According to Food and Drugs Administrations(FDA),Pharmaceutical patents only last 10 years and also the company can manufacture can produce or sell this particular product(Wikinvest,2010) .But after the expiration , this product goes out of hand , by meaning other competitors can produce this product and they can sell a cheaper price. As a result ,Pfizer can have a adverse effect on revenue by losing or expiring the intellectual property rights(Pfizer,2013).In the case of losing the patent , the company loose those products and as a result manufactures produces similar products and they sell those products in lower prices. The company has an adverse effect by losing the patent of Liptor which is tope exchanging drugs and value $12.7Bn a year on transactions(The Telegraph,2009) and Viagra(Forbes,2014).

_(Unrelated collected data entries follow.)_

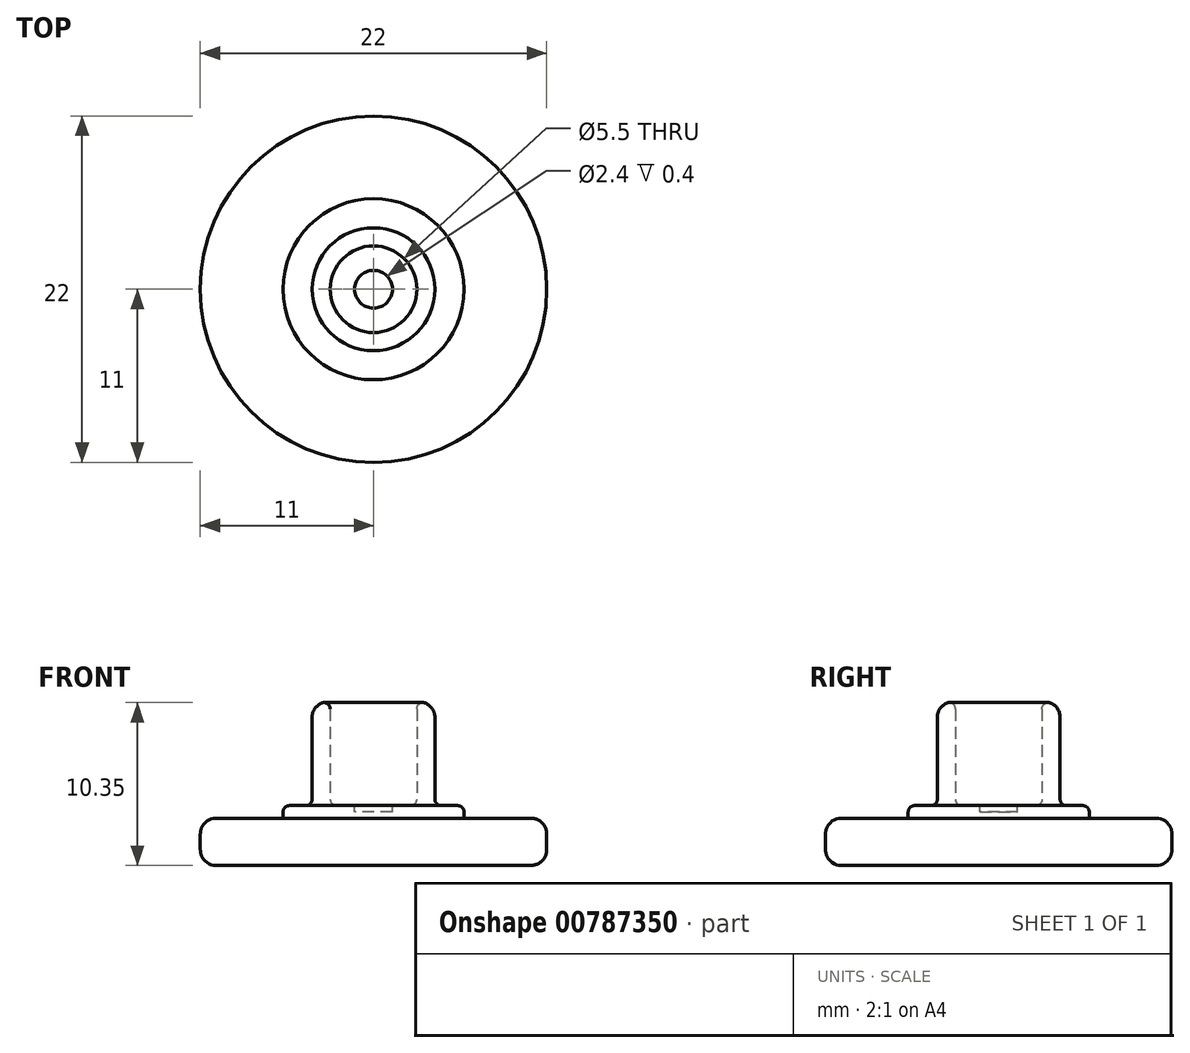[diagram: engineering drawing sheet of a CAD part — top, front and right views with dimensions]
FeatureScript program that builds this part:
annotation { "Feature Type Name" : "Feature", "Feature Type Description" : "" }
export const myFeature = defineFeature(function(context is Context, id is Id, definition is map)
    precondition{}
    {
        {
            var Q0;
            Q0=qCreatedBy(makeId("Top.planeOp"),FACE);
            var sketch = newSketch(context, id + "F0", { "sketchPlane" : qUnion([Q0])});
            skCircle(sketch, "E0", {"center": v(0, 0) * mm, "radius": 11 * mm});
            skSolve(sketch);
        }
        {
            var Q0;
            Q0=qSketchRegion(id+"F0",true);
            extrude(context, id + "F1", {"entities" : qUnion([Q0]), "depth" : 3 * mm});
        }
        {
            var Q0;
            Q0=makeQuery(id+"F1.opExtrude","CAP_FACE",FACE,{"disambiguationData":[OSD([sQuery(id+"F0.wireOp",EDGE,"E0")])],"isStart":false});
            var sketch = newSketch(context, id + "F2", { "sketchPlane" : qUnion([Q0])});
            skCircle(sketch, "E1", {"center": v(0, 0) * mm, "radius": 5.75 * mm});
            skSolve(sketch);
        }
        {
            var Q0;
            Q0=qSketchRegion(id+"F2",true);
            extrude(context, id + "F3", {"entities" : qUnion([Q0]), "operationType" : NewBodyOperationType.ADD, "depth" : .8 * mm, "offsetDistance" : 25 * mm});
        }
        {
            var Q0;
            Q0=makeQuery(id+"F3.opExtrude","CAP_FACE",FACE,{"disambiguationData":[OSD([sQuery(id+"F2.wireOp",EDGE,"E1")])],"isStart":false});
            var sketch = newSketch(context, id + "F4", { "sketchPlane" : qUnion([Q0])});
            skCircle(sketch, "E2", {"center": v(0, 0) * mm, "radius": 2.75 * mm});
            skCircle(sketch, "E3", {"center": v(0, 0) * mm, "radius": 3.9 * mm});
            skSolve(sketch);
        }
        {
            var Q0;
            Q0=qSketchRegion(id+"F4",true);
            extrude(context, id + "F5", {"entities" : qUnion([Q0]), "operationType" : NewBodyOperationType.ADD, "offsetDistance" : 25 * mm, "depth" : 6.6 * mm});
        }
        {
            var Q0;
            Q0=makeQuery(id+"F5.opExtrude","CAP_FACE",FACE,{"disambiguationData":[OSD([sQuery(id+"F4.wireOp",EDGE,"E2")])],"isStart":false});
            var sketch = newSketch(context, id + "F6", { "sketchPlane" : qUnion([Q0])});
            skCircle(sketch, "E4", {"center": v(0, 0) * mm, "radius": 1.2 * mm});
            skSolve(sketch);
        }
        {
            var Q0;
            {var subQ0=sQuery(id+"F2.wireOp",EDGE,"E1");Q0=makeQuery(id+"F5.boolean.opBoolean","SPLIT",FACE,{"disambiguationData":[TD([makeQuery(id+"F3.opExtrude","SWEPT_FACE",FACE,{"disambiguationData":[OSD([subQ0])]})])],"derivedFrom":makeQuery(id+"F3.opExtrude","CAP_FACE",FACE,{"disambiguationData":[OSD([subQ0])],"isStart":false})});}
            cPlane(context, id + "F7", {"entities" : qUnion([Q0]), "cplaneType" : CPlaneType.OFFSET, "offset" : 1 * mm, "width" : 152.4 * mm, "height" : 152.4 * mm});
        }
        {
            var Q0;
            Q0=qCreatedBy(id+"F7.planeOp",FACE);
            var sketch = newSketch(context, id + "F8", { "sketchPlane" : qUnion([Q0])});
            skCircle(sketch, "E5", {"center": v(0, 0) * mm, "radius": 2 * mm});
            skCircle(sketch, "E6", {"center": v(0, 0) * mm, "radius": 2.4 * mm});
            skSolve(sketch);
        }
        {
            var Q0;
            Q0=makeQuery(id+"F8.imprint","IMPRINT",FACE,{"disambiguationData":[TD([[makeQuery(id+"F8.imprint","IMPRINT",EDGE,{"derivedFrom":sQuery(id+"F8.wireOp",EDGE,"E5")}),-1.0]])]});
            extrude(context, id + "F9", {"entities" : qUnion([Q0]), "operationType" : NewBodyOperationType.REMOVE, "depth" : 0.6 * mm});
        }
        {
            var Q0;
            Q0=qSketchRegion(id+"F6",true);
            extrude(context, id + "F10", {"entities" : qUnion([Q0]), "operationType" : NewBodyOperationType.REMOVE, "oppositeDirection" : true, "depth" : 7 * mm});
        }
        {
            var Q0;
            Q0=makeQuery(id+"F1.opExtrude","CAP_EDGE",EDGE,{"disambiguationData":[OSD([sQuery(id+"F0.wireOp",EDGE,"E0")])],"isStart":false});
            var Q1;
            Q1=makeQuery(id+"F1.opExtrude","CAP_EDGE",EDGE,{"disambiguationData":[OSD([sQuery(id+"F0.wireOp",EDGE,"E0")])],"isStart":true});
            var Q2;
            Q2=makeQuery(id+"F5.opExtrude","CAP_EDGE",EDGE,{"disambiguationData":[OSD([sQuery(id+"F4.wireOp",EDGE,"E3")])],"isStart":false});
            fillet(context, id + "F11", {"entities" : qUnion([Q0, Q1, Q2]), "radius" : 1 * mm, "tangentPropagation" : true, "allowEdgeOverflow" : false});
        }
        {
            var Q0;
            {var subQ0=sQuery(id+"F2.wireOp",EDGE,"E1");Q0=makeQuery(id+"F5.boolean.opBoolean","SPLIT",FACE,{"disambiguationData":[TD([makeQuery(id+"F3.opExtrude","SWEPT_FACE",FACE,{"disambiguationData":[OSD([subQ0])]})])],"derivedFrom":makeQuery(id+"F3.opExtrude","CAP_FACE",FACE,{"disambiguationData":[OSD([subQ0])],"isStart":false})});}
            var Q1;
            Q1=makeQuery(id+"F5.opExtrude","CAP_FACE",FACE,{"disambiguationData":[OSD([sQuery(id+"F4.wireOp",EDGE,"E2"),sQuery(id+"F4.wireOp",EDGE,"E3")])],"isStart":false});
            var Q2;
            Q2=makeQuery(id+"F5.opExtrude","CAP_EDGE",EDGE,{"disambiguationData":[OSD([sQuery(id+"F4.wireOp",EDGE,"E2")])],"isStart":true});
            var Q3;
            Q3=makeQuery(id+"F3.opExtrude","CAP_EDGE",EDGE,{"disambiguationData":[OSD([sQuery(id+"F2.wireOp",EDGE,"E1")])],"isStart":true});
            fillet(context, id + "F12", {"entities" : qUnion([Q0, Q1, Q2, Q3]), "radius" : .4 * mm, "tangentPropagation" : true, "allowEdgeOverflow" : false});
        }
    });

Furthermore , the company face competitive pressure from biosimilars.For example, the company's product such as Refacta,Enbrel,Xyntha and the Prevner family seems like will face competitive pressure from biosimilars(Pfizer,2013).The company's growth driven by the sales Prevener .The company’s revenue in 2012 $51.3milliomn which down roughly13% from 2012(Forbes,2014).As a result , by losing the patent could trigger the strong competitive pressure on Pfizer. In 2013,The company have already lost exclusive products in certain markets and also it expected to loose some more(Pfizer,2013).












Pfizer has been successful for so long with unique product like Liptor and Viagra .But the company is facing competitive pressure by losing the patent of Liptor and other drugs as well . After analysing Porter competitive strategy on Pfizer , it seems even though the company are some hard time , they still can come back. The company acquire and signing into new  agreement and also merge with new companies .The main problem is in the pharmaceutical company is patent protection  and once its expired , it is hard to compete. Because of the generic competition and the competitors like Astrazeneca and Elli Lilly find a way make unique drugs which affects Pfizer. Furthermore, Economy is also effecting the company and not to forget government policy as also putting pressure on Pfizer.